3-Dimensional Lattice Paths

Integer sequences exist everywhere, and not only can they describe patterns found in mathematics (e.g. the famous Fibonacci sequence), but can also describe natural phenomena!

The purpose of this project was to find integer sequences enumerating the number of paths from (0,0,0) to (n,n,n) using various sets of acceptable steps. Another goal, if possible, was to examine the long-term/statistical behavior of such integer sequences. This problem is related to a similar but more famous problem in 2 dimensions - namely, how can we can from (0,0) to (x,y) if we can only move up 1 spot or to the right 1 spot at a time? Hint: related to Pascal's triangle and binomial coefficients, see Abstract below

As the project leader, my responsibilities included being the leading the research effort, organizing and maintaining our research, and working with editors of the Online Encyclopedia of Integer Sequences (OEIS) to peer-review, get accepted, and publish the integer sequences that we found to be interesting.
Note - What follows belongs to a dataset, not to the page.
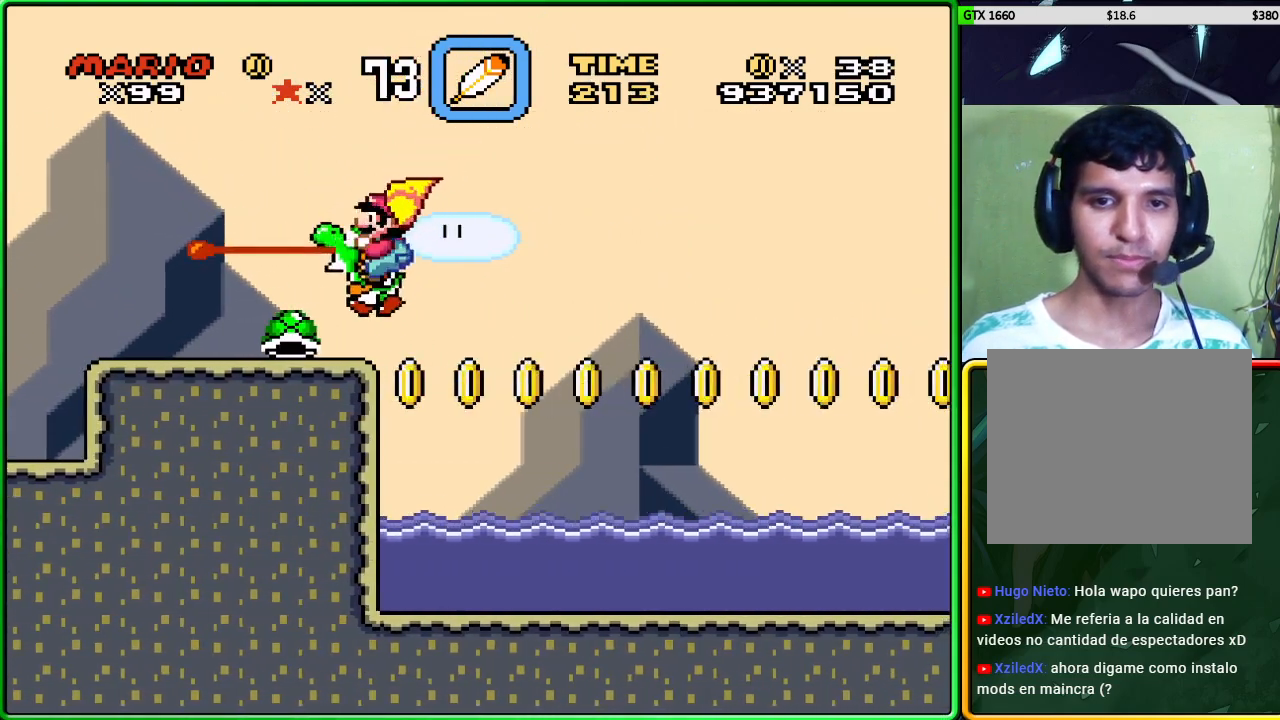
{"buttons": ["A", "X"], "left_stick": "right", "events": [[167, "left_stick", "right"]]}
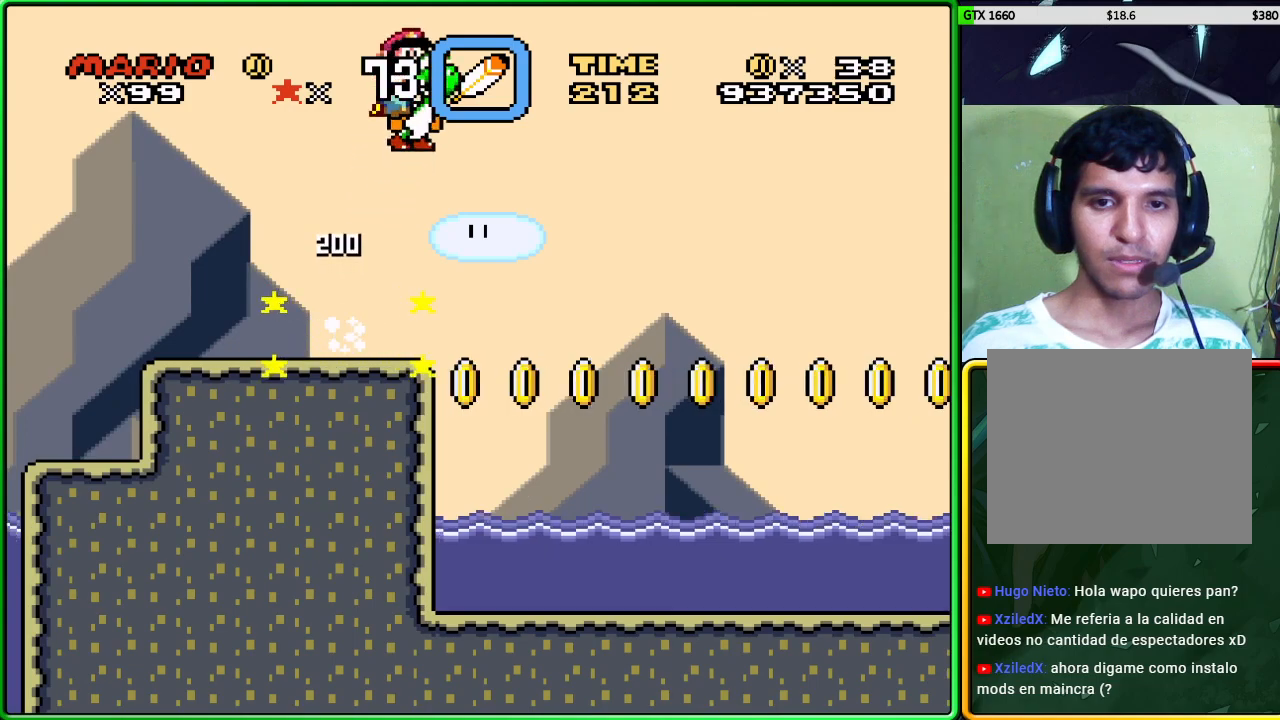
{"buttons": ["A", "X"], "left_stick": "right", "events": [[217, "A", "up"], [283, "X", "up"], [300, "X", "down"], [383, "A", "down"]]}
Throughout the duration of the project, the team found/examined integer sequences that were already in the OEIS as well those that were not. Some of the integer sequences that the team found were already published in the OEIS, but did not already have our interpretation. Two of our publications were new interpretations to previously authored sequences, and one was a brand new integer sequence, enumerating a pattern never seen before.

Comparison and Hybridization of Advanced Quadrature Techniques

Quadrature, synonymous with numerical integration, is the process of determining the area of a particular figure or region. However, it may not always be possible to find an exact area, which is why techniques meant to estimate the area have been created!

This project examines Gaussian quadrature, Romberg's method, and tanh-sinh quadrature, compares their application and performance for various functions, and attempts to hybridize the different methods to create highly optimized numerical integration techniques for various real functions.